I think it should also be explained that Americans and British are pretty much the two defining factors of modern fantasy writing.
There's Tolkien and Moorcock, sure, but before that?
Howard, Lovecraft, Leiber, all of which Moorcock and Tolkien were fans of and generally provide the flipside of derivation from those who wank to Tolkien's worldbuilding.
The American writers (and Moorcock) were more concerned with much more simple (which is a different word from worse) stories, more focused on the characters and how awesome they were.
Of course I don't find Tolkien's style of writing particularly British (though it does reveal some classism and other highly british stuff) so much as a quirk of Tolkien.
One of the interesting things about that quintuplet is that all of wrote what would be considered today to be "low fantasy", where magic existed mostly on the fringes and wasn't necessarily well-understood, even by its practitioners. In some cases -- such as in Lovecraft's -- magic and sorcery was outright evil. On that note, though, it's interesting how science is a path to oblivion and magic is evil when it comes to Lovecraft, but that's neither here nor there.

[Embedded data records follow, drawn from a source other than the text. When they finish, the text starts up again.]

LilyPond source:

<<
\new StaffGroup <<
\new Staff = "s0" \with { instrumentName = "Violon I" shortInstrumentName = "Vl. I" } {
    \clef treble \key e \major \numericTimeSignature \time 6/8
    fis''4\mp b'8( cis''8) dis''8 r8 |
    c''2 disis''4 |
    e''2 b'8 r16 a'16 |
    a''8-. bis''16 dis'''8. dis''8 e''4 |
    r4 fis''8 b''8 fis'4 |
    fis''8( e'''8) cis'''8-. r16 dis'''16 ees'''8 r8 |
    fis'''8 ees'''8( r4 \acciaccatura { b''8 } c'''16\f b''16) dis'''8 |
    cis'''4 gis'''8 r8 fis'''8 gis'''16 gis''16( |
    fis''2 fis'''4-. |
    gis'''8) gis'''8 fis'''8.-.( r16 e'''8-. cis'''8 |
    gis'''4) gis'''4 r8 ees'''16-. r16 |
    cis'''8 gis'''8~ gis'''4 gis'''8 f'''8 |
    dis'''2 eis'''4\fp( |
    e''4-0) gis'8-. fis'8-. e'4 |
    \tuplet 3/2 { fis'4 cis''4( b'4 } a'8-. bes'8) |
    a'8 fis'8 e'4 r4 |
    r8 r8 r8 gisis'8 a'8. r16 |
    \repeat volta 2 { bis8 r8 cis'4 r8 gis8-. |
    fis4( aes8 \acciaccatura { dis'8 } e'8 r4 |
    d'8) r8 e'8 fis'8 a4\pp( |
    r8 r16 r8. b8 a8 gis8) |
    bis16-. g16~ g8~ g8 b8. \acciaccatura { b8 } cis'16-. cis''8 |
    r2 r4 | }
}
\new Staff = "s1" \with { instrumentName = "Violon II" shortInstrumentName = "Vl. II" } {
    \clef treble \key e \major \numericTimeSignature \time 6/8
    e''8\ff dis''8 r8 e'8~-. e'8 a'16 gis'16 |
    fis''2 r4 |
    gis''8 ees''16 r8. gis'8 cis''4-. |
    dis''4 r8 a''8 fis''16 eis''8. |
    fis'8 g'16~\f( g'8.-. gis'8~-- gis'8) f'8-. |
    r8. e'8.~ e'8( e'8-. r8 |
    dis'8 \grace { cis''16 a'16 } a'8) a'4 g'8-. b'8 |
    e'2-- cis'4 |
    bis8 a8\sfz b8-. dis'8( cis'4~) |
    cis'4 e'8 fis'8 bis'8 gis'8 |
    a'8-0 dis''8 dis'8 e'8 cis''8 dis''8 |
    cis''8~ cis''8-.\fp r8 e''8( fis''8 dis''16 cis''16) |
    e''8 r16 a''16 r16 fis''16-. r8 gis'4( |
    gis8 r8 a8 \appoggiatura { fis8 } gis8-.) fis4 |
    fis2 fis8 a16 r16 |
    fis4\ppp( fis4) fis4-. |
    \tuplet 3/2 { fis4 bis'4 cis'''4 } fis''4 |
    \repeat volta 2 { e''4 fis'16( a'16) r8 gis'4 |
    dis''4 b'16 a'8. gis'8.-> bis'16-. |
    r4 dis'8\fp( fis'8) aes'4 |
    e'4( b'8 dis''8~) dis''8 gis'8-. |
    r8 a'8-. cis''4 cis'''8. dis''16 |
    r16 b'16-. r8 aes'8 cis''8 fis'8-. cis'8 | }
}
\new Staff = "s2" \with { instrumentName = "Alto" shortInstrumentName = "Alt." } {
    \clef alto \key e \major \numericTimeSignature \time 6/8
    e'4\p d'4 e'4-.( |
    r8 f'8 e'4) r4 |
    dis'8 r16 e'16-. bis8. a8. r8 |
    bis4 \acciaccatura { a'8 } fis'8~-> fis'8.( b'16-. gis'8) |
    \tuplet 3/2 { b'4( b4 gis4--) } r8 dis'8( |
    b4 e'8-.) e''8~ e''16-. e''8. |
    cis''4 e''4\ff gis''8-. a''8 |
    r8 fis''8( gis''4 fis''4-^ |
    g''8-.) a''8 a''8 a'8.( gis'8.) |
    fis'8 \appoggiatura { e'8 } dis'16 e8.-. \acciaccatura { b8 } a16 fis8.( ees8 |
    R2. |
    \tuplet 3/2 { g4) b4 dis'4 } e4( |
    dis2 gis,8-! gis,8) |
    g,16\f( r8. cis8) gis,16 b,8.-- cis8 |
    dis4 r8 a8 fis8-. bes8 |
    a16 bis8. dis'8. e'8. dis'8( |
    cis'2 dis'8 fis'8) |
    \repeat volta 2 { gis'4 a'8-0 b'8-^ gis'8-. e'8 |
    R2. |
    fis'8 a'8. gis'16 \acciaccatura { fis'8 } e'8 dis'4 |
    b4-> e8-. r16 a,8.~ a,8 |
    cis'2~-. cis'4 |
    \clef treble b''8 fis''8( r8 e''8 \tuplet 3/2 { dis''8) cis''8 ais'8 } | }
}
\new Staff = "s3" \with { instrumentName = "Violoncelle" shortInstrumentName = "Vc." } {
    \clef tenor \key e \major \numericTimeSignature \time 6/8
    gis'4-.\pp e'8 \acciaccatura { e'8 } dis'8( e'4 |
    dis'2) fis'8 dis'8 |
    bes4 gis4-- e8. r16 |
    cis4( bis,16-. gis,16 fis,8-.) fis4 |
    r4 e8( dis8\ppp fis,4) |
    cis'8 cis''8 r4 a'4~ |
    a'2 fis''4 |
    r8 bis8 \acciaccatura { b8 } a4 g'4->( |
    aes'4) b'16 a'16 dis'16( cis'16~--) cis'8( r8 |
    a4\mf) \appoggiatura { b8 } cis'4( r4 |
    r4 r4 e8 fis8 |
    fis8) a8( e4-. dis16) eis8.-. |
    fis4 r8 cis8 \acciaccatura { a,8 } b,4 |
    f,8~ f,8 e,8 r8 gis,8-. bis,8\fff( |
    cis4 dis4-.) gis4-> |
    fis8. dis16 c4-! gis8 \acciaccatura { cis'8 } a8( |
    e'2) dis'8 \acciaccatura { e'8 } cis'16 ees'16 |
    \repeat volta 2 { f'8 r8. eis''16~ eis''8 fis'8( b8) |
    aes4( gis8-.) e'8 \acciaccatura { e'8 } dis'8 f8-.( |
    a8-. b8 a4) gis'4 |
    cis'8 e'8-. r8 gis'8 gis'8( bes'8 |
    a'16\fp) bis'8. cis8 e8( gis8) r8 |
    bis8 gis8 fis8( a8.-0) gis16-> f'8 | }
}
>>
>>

With that in mind, I'm almost entirely convinced that it was the superhero element of American psyche that provided the seeds for what we now know to be high fantasy. The superhero concept takes what would usually be magic powers and makes them into pulp science fiction, where most of the superheroes have a great understanding of the tools at their disposal -- and if they don't, someone else does. In that respect, magic in high fantasy can be considered an enlightenment element rather than a romantic element. Science is what harnesses greater things; magic is, by definition, paranormal, supernatural and unknowable. In the real world, something can only ever be magic until we know how it works, and considering that we're confident of our ability to work out everything eventually, nothing is magic.
Makes sense. For bonus points, consider why superheroes developed in the US (and why they're more popular here than anywhere else).